## Come procedere
Trasforma in un elenco JSON di stringhe tutto il materiale, dalla riga che contiene "What temperature does" fino alla fine, con una stringa per ogni riga e senza le righe vuote. Lascia fuori le immagini.

## Materiale estratto

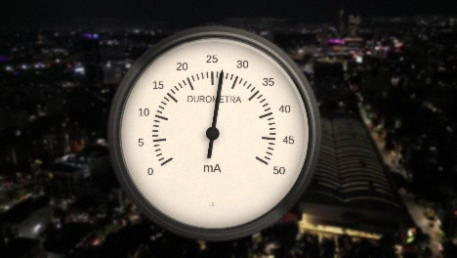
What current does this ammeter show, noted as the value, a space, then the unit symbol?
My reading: 27 mA
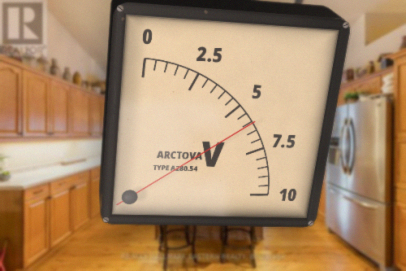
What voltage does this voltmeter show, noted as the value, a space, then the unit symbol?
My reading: 6 V
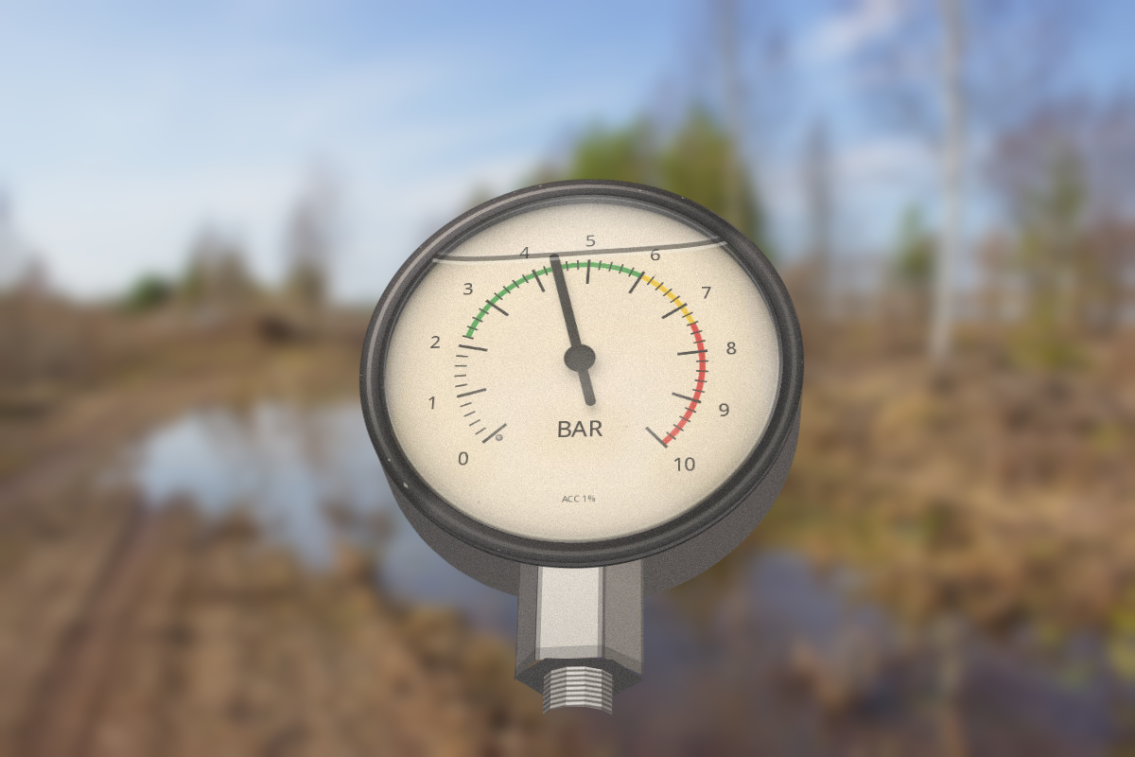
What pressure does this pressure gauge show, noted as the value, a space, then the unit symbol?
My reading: 4.4 bar
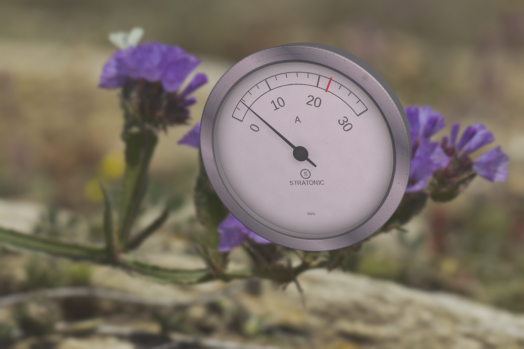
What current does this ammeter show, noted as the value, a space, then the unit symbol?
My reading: 4 A
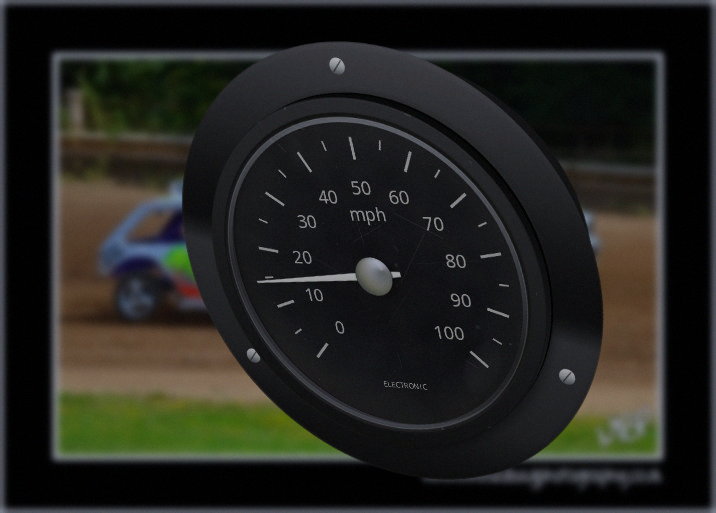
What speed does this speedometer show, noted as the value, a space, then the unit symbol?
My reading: 15 mph
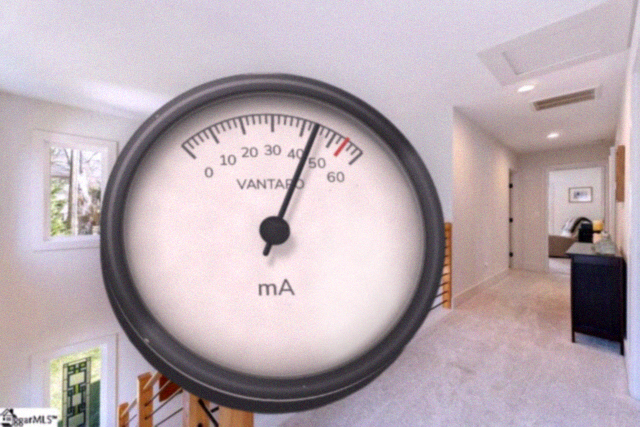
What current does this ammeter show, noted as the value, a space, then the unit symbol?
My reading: 44 mA
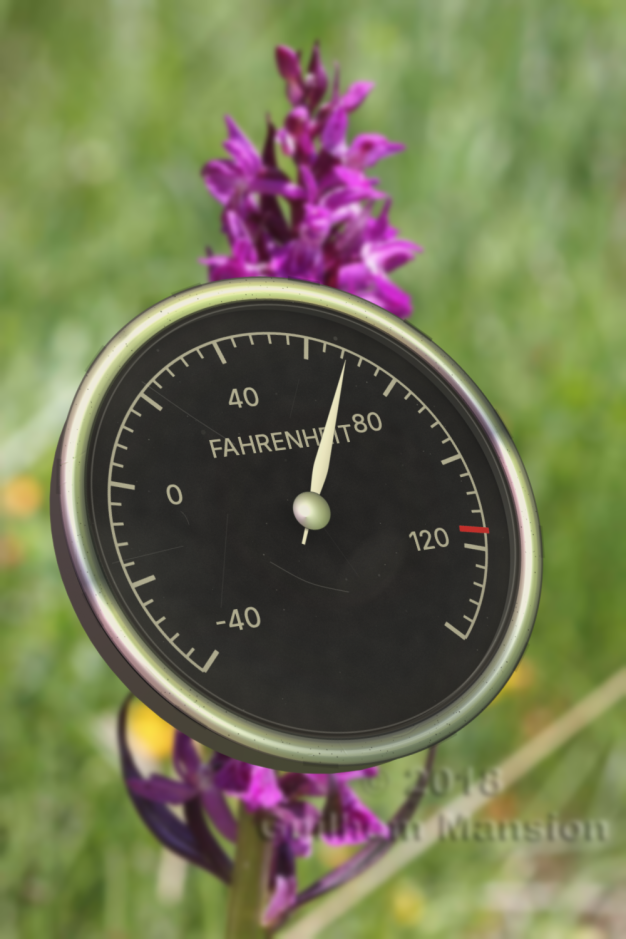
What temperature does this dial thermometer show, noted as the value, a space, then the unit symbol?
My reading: 68 °F
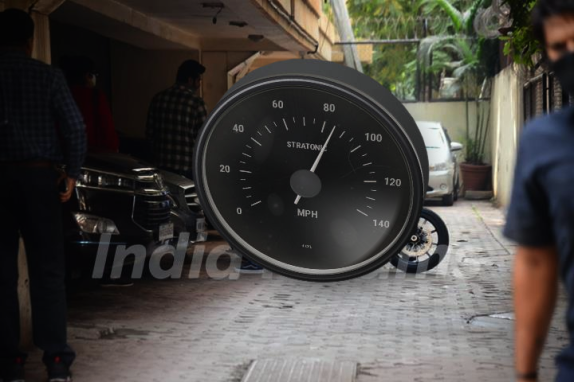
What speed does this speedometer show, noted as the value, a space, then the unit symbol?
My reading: 85 mph
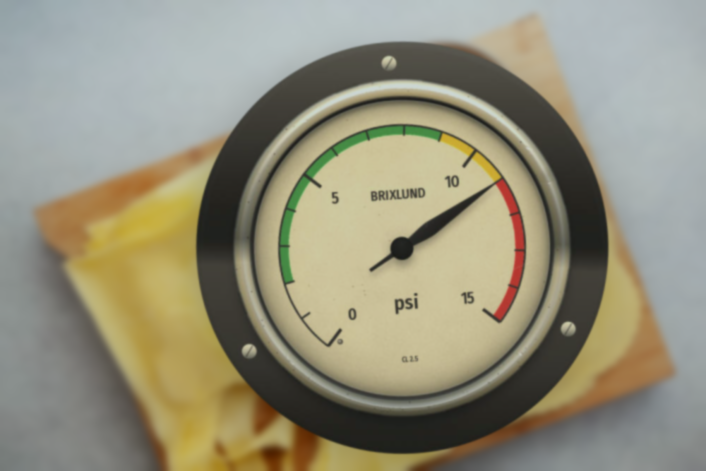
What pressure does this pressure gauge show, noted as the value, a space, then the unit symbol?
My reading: 11 psi
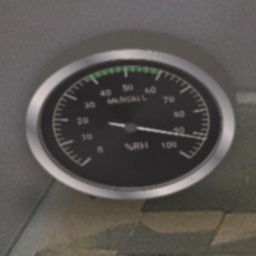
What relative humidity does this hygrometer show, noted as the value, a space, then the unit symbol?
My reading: 90 %
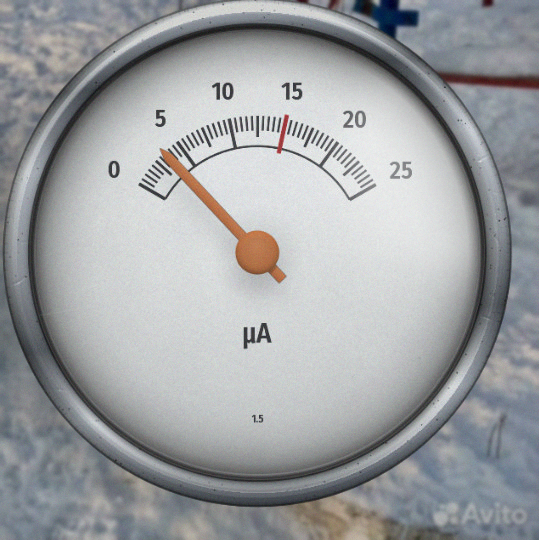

## Compito svolto
[
  "What temperature does this dial thermometer show, noted as the value, a space, then the unit symbol?",
  "My reading: 68 °F",
  "What speed does this speedometer show, noted as the value, a space, then the unit symbol?",
  "My reading: 85 mph",
  "What pressure does this pressure gauge show, noted as the value, a space, then the unit symbol?",
  "My reading: 11 psi",
  "What relative humidity does this hygrometer show, noted as the value, a space, then the unit symbol?",
  "My reading: 90 %"
]